Instructions:
[1] In the forum thread on two-stroke engines, write out the passage from "This means a" to "http://www.pattakon.com/tempman/Lubrica ... Diesel.pdf )" word for word.
[2] In the forum thread on two-stroke engines, what fuel/oil ratio is given for Hooper's step piston?

Selected text:
****
Anyone with any info on the Jaguar/Thornhill(?) V6?
One snippet I heard was that Jaguar thought it needed EGR so plumbed some in from downstream in the exhaust system... Maybe it's better I don't find out anymore.

[J.A.W.]

No, P, got nothing on the Jag 2T.. but I'd suspect that like the other major car makers, they were trying to make
a silk purse (pukka 2T) out of a sow's ear ( great lump of a poor breathing ex-4T), & failed..

Again I think you've gone skew-if on the marine usage, the 'punchy' 2T torque hit to get 'up on the plane' - is useful,
of course, but the relentless wet-hull drag - even when 'out of the hole' - requires that big 2T mid-rpm torque-rise too..

What is the biggest capacity 2T bike you've taken for a ride P?
See if you can blag a ride on a well tuned 750 Kawasaki.. I've got a road-legal 750/3 in an RDLC Yamaha chassis..
..& its FUN.. big/light enough to hack it - if you want to be lazy & leave it in top gear, & if you want to ZAP!.. downshift..

[manolis]

Hello Pinger.

You write:
“Orbital did exactly what you are proposing Evinrude should. The results were good, the acceptance not.”


At

http://www.4x4brasil.com.br/forum/attac ... ngines.pdf

(“A High Mileage Extended Duration Fleet Trial of Orbital's Direct . . .”)

is available the presentation of Orbital, at Engine Expo 1999 Hamburg Germany, wherein they give some results (field measurements) for a fleet of small cars equipped with 2-stroke Orbital direct injection engines.



According the above plot of Orbital, the average fuel consumption was 7.2l/100Km, while the average lubricant consumption was 5.3l/10,000Km (i.e. 0.053l/100Km).

This means a 136:1 fuel/oil ratio, which is better relative to the conventional 2-strokes, but not really good.

The step piston of Hooper was better with 200:1 fuel/oil ratio.

The Achates Power side-camshaft Opposed Piston is even better (at least 440:1 fuel/air ratio (565:1 average fuel/oil ratio) according their data).


The real problem is not the oil itself, but the spoiling of the combustion it causes (more at http://www.pattakon.com/tempman/Lubrica ... Diesel.pdf )


Worth to mention:
While in the 2-strokes the lubricant is lost (air pollution), in the good 4-stroke the used lubricant can be recycled and used again.
****
Data records:
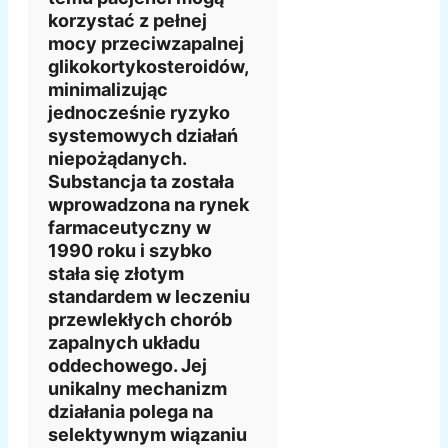
korzystać z pełnej
mocy przeciwzapalnej
glikokortykosteroidów,
minimalizując
jednocześnie ryzyko
systemowych działań
niepożądanych.
Substancja ta została
wprowadzona na rynek
farmaceutyczny w
1990 roku i szybko
stała się złotym
standardem w leczeniu
przewlekłych chorób
zapalnych układu
oddechowego. Jej
unikalny mechanizm
działania polega na
selektywnym wiązaniu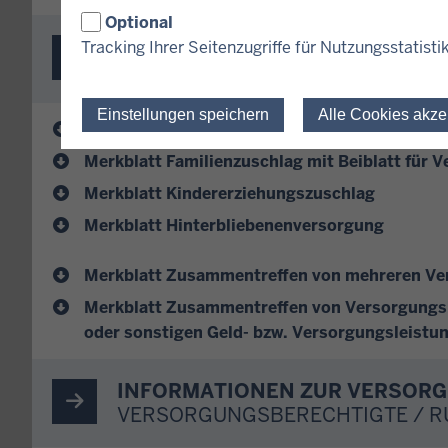
Optional
MERKBLÄTTER
Tracking Ihrer Seitenzugriffe für Nutzungsstatisti
VERSORGUNGSBERECHTIGTE / 
Einstellungen speichern
Alle Cookies akze
Merkblatt Ruhegehalt
Merkblatt Familienzuschlag mit Beiblatt für 
Merkblatt Kindererziehungszuschlag
Merkblatt Hinterbliebenenversorgung
Merkblatt Zusammentreffen von mehreren V
Merkblatt Zusammentreffen von Versorgungs
oder sonstigen Geld- bzw. Versorgungsleistu
INFORMATIONEN ZUR VERSOR
VERSORGUNGSBERECHTIGTE / 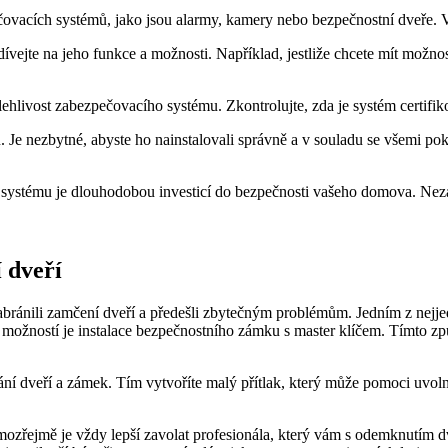
ovacích systémů, jako jsou alarmy, kamery nebo bezpečnostní dveře. 
vejte na jeho funkce a možnosti. Například, jestliže chcete mít možnos
polehlivost zabezpečovacího systému. Zkontrolujte, zda je systém cert
. Je nezbytné, abyste ho nainstalovali správně a v souladu se všemi p
o systému je dlouhodobou investicí do bezpečnosti vašeho domova. Nez
í dveří
 zabránili zamčení dveří a předešli zbytečným problémům. Jedním z nejj
možností je instalace bezpečnostního zámku s master klíčem. Tímto z
ání dveří a zámek. Tím vytvoříte malý přítlak, který může pomoci uvol
ř, samozřejmě je vždy lepší zavolat profesionála, který vám s odemknut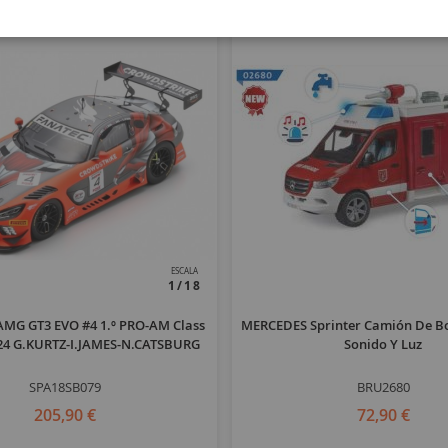
ESCALA
1/18
MG GT3 EVO #4 1.º PRO-AM Class
MERCEDES Sprinter Camión De B
24 G.KURTZ-I.JAMES-N.CATSBURG
Sonido Y Luz
SPA18SB079
BRU2680
205,90 €
72,90 €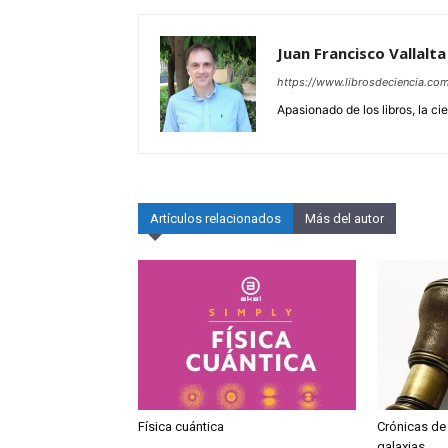
Juan Francisco Vallalt
https://www.librosdeciencia.co
Apasionado de los libros, la ci
Artículos relacionados
Más del autor
Física cuántica
Crónicas de
galaxias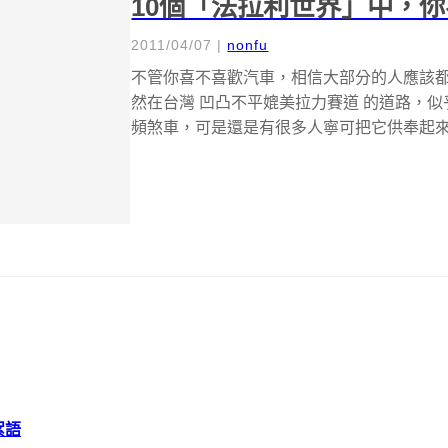
10個「法拉利世界」中，
2011/04/07
|
nonfu
不管你喜不喜歡汽車，相信大部分的人應該都聽
然在台灣 凹凸不平媲美拉力賽道 的道路，
頻煞車，可是還是有很多人寧可把它供奉起來，
絮語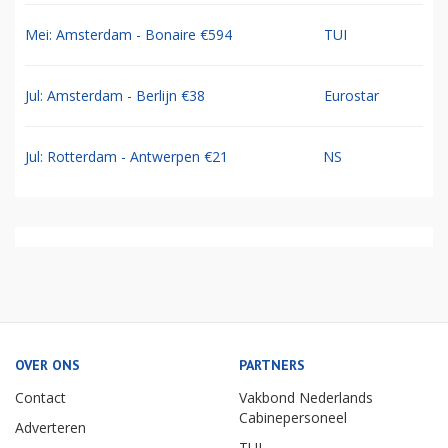
Mei: Amsterdam - Bonaire €594
TUI
Jul: Amsterdam - Berlijn €38
Eurostar
Jul: Rotterdam - Antwerpen €21
NS
OVER ONS
PARTNERS
Contact
Vakbond Nederlands
Cabinepersoneel
Adverteren
TUI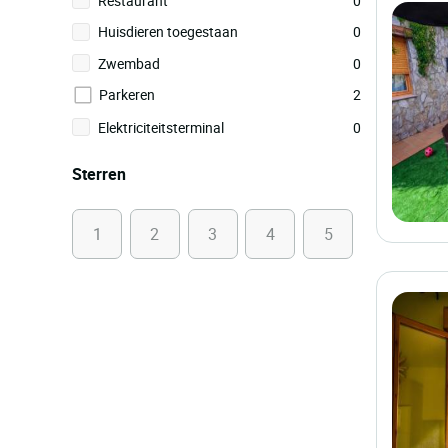
Populaire faciliteiten
'Wifi'
5
Restaurant
0
Huisdieren toegestaan
0
Zwembad
0
Parkeren
2
Elektriciteitsterminal
0
Sterren
1
2
3
4
5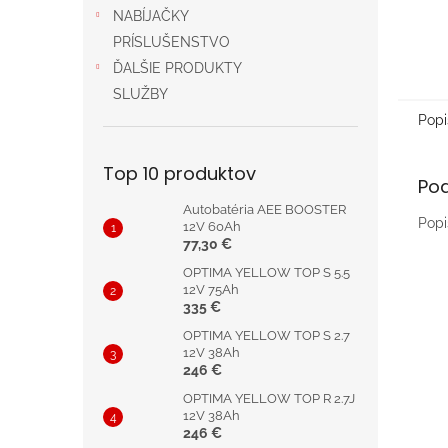
NABÍJAČKY
PRÍSLUŠENSTVO
ĎALŠIE PRODUKTY
SLUŽBY
Popi
Top 10 produktov
Po
Autobatéria AEE BOOSTER
Popi
12V 60Ah
77,30 €
OPTIMA YELLOW TOP S 5.5
12V 75Ah
335 €
OPTIMA YELLOW TOP S 2.7
12V 38Ah
246 €
OPTIMA YELLOW TOP R 2.7J
12V 38Ah
246 €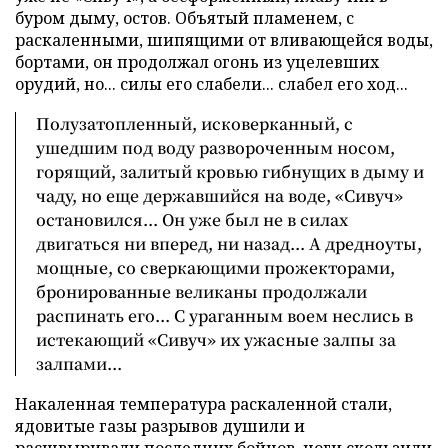
буром дыму, остов. Объятый пламенем, с
раскаленными, шипящими от вливающейся воды,
бортами, он продолжал огонь из уцелевших
орудий, но... силы его слабели... слабел его ход...
Полузатопленный, исковерканный, с
ушедшим под воду развороченным носом,
горящий, залитый кровью гибнущих в дыму и
чаду, но еще державшийся на воде, «Сивуч»
остановился... Он уже был не в силах
двигаться ни вперед, ни назад... А дредноуты,
мощные, со сверкающими прожекторами,
бронированные великаны продолжали
распинать его... С ураганным воем неслись в
истекающий «Сивуч» их ужасные залпы за
залпами...
Накаленная температура раскаленной стали,
ядовитые газы разрывов душили и
расшвыривали последних бойцов, ноги скользили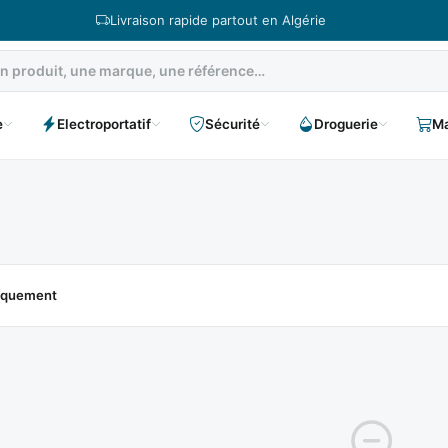
Livraison rapide partout en Algérie
e
Electroportatif
Sécurité
Droguerie
Ma
niquement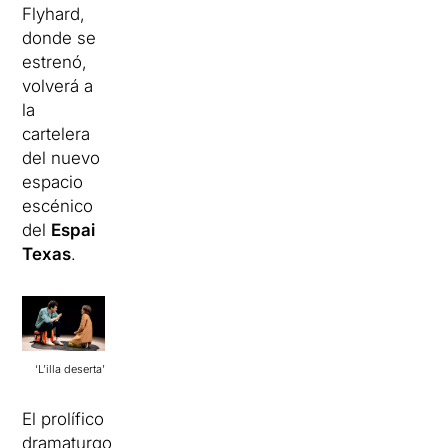
Flyhard,
donde se
estrenó,
volverá a
la
cartelera
del nuevo
espacio
escénico
del
Espai
Texas
.
‘L’illa deserta’
El prolífico
dramaturgo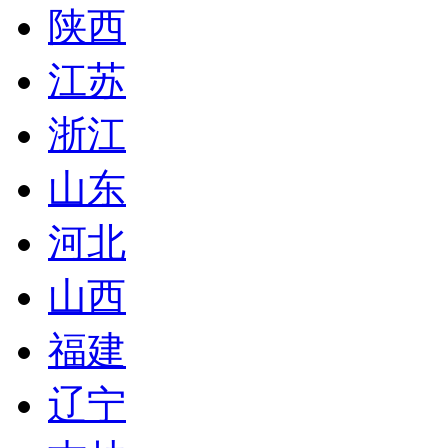
陕西
江苏
浙江
山东
河北
山西
福建
辽宁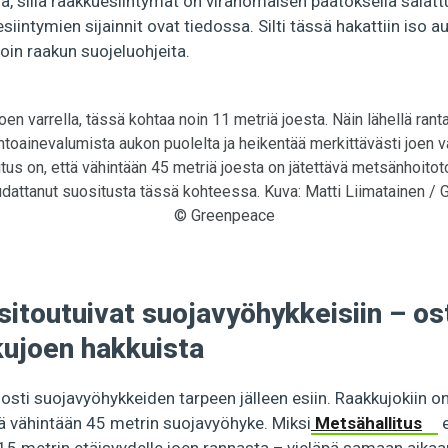
tia, sillä raakkuesiintymät on viranomaisen päätöksellä salatt
siintymien sijainnit ovat tiedossa. Silti tässä hakattiin iso 
toin raakun suojeluohjeita.
en varrella, tässä kohtaa noin 11 metriä joesta. Näin lähellä ra
intoainevalumista aukon puolelta ja heikentää merkittävästi joen v
us on, että vähintään 45 metriä joesta on jätettävä metsänhoitot
udattanut suositusta tässä kohteessa. Kuva: Matti Liimatainen /
© Greenpeace
sitoutuivat suojavyöhykkeisiin – ost
kujoen hakkuista
osti suojavyöhykkeiden tarpeen jälleen esiin. Raakkujokiin 
ää vähintään 45 metrin suojavyöhyke. Miksi
Metsähallitus
e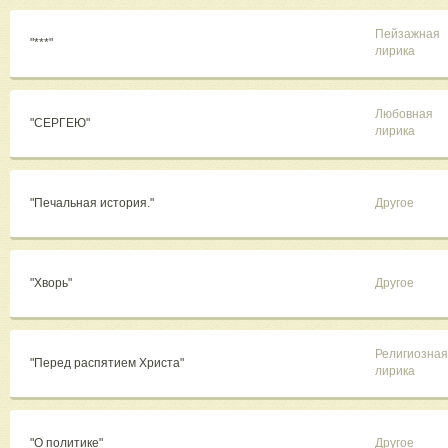
Пейзажная
"***"
лирика
Любовная
"СЕРГЕЮ"
лирика
"Печальная история."
Другое
"Хворь"
Другое
Религиозная
"Перед распятием Христа"
лирика
"О политике"
Другое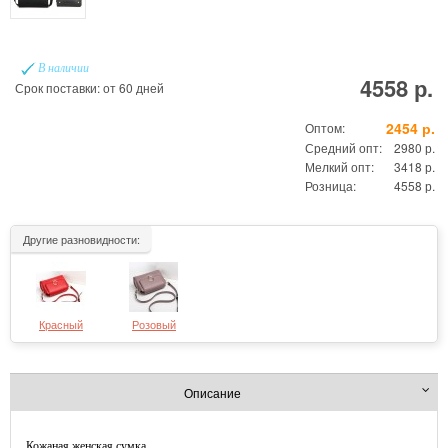
В наличии
4558 р.
Срок поставки: от 60 дней
2454 р.
Оптом:
Средний опт:
2980 р.
Мелкий опт:
3418 р.
Розница:
4558 р.
Другие разновидности:
Красный
Розовый
Описание
Кожаная женская сумка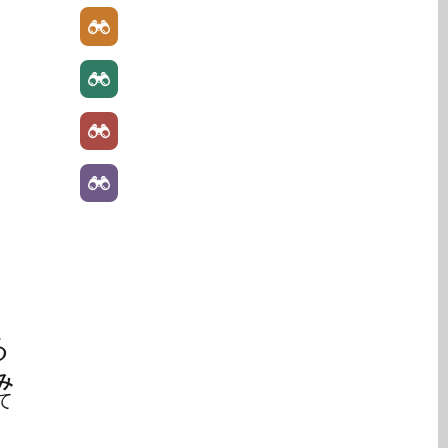
る
み
て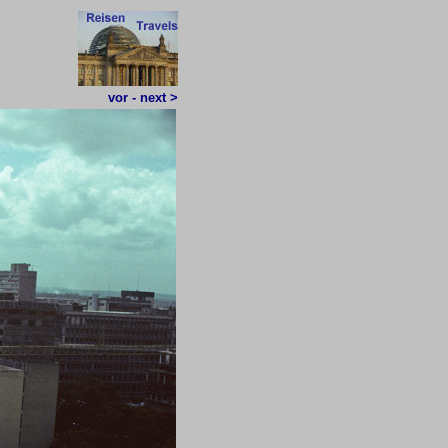
vor - next >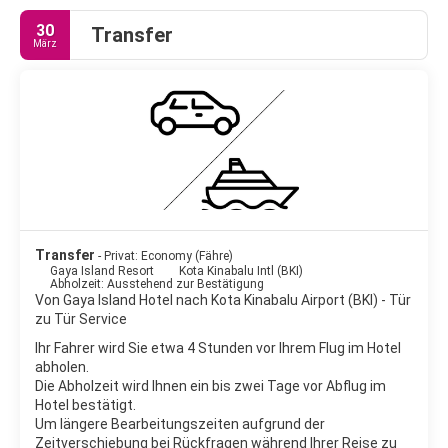
30
Transfer
März
Transfer
- Privat: Economy (Fähre)
Gaya Island Resort
Kota Kinabalu Intl (BKI)
Abholzeit: Ausstehend zur Bestätigung
Von Gaya Island Hotel nach Kota Kinabalu Airport (BKI) - Tür
zu Tür Service
Ihr Fahrer wird Sie etwa 4 Stunden vor Ihrem Flug im Hotel
abholen.
Die Abholzeit wird Ihnen ein bis zwei Tage vor Abflug im
Hotel bestätigt.
Um längere Bearbeitungszeiten aufgrund der
Zeitverschiebung bei Rückfragen während Ihrer Reise zu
****
Answers for this exercise:
[1]
This means a 136:1 fuel/oil ratio, which is better relative to the conventional 2-strokes, but not really good.

The step piston of Hooper was better with 200:1 fuel/oil ratio.

The Achates Power side-camshaft Opposed Piston is even better (at least 440:1 fuel/air ratio (565:1 average fuel/oil ratio) according their data).


The real problem is not the oil itself, but the spoiling of the combustion it causes (more at http://www.pattakon.com/tempman/Lubrica ... Diesel.pdf )

[2] 200:1